As many will say here, that’s why it’s called fishing, not catching.  what time did you go out? What type of bait?


----------



## olvart (Dec 25, 2014)

What were you trying to catch?
How do you know the fish were further out?
Just asking...


----------



## Chechem (Mar 20, 2016)

olvart said:


> What were you trying to catch?
> How do you know the fish were further out?
> Just asking...


These are good points, meatball. The reason we use multiple rods for surf fishing is to try different depths/distances from shore, different baits, and (of course) to increase the number of opportunities.
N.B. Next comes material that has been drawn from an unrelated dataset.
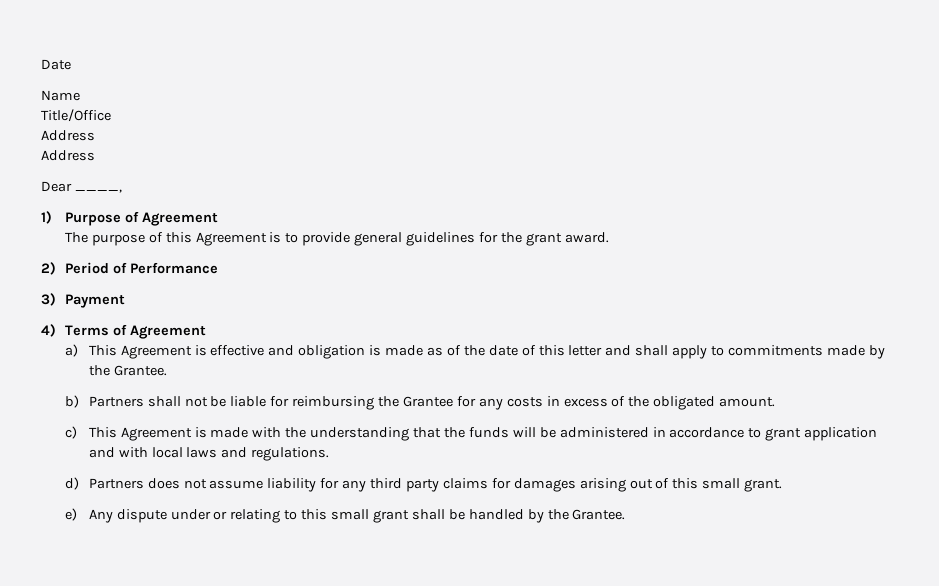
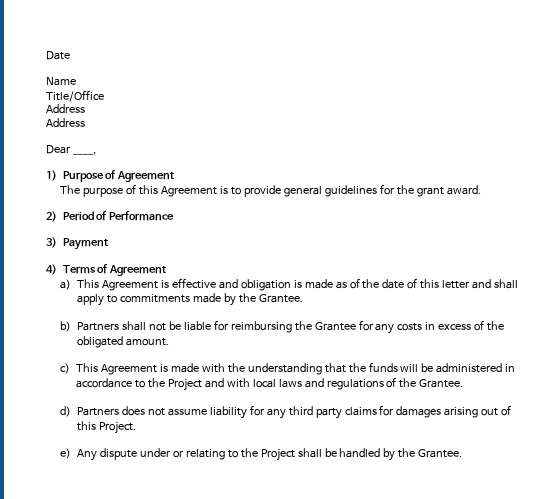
[765,427,878,441] grant application -> [147,378,202,391] the Project
[251,447,330,461] regulations. -> [326,377,464,390] regulations of the Grantee.
[702,478,783,492] small grant. -> [98,421,136,434] Project.
[301,509,409,523] this small grant -> [240,448,295,461] the Project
Many times the bait closest to shore catches the most.

Thanks for posting. You'll soon have LOTS of company on that beach! :thumbsup:


----------



## meatballtn (Jan 14, 2018)

My granddaughder and I got there about 9 , I know it was late but ya go when you can . the wave action was breaking about 100 yds off the beach , and small breaks about 75 yds , I was thinking a trough between 78-100 yds the wave energy was killer , I used to fish in the ohio river and it had a lot of current but not near the energy of yesterday my weight was rolling on the botton it felt like, I was using 3 oz , felt like I needed 10 lbs. almost forgot we used fishbites shrimp and clam, and salt clams.


----------



## Jal (Dec 18, 2017)

This is definitely different than the Ohio River. LOL


----------



## CalvinandHobbes (Jan 25, 2014)

Sometimes 3oz aint gonna cut it. If you dont have bigger weights I get away with putting multiple pyramid weights on the rig.


----------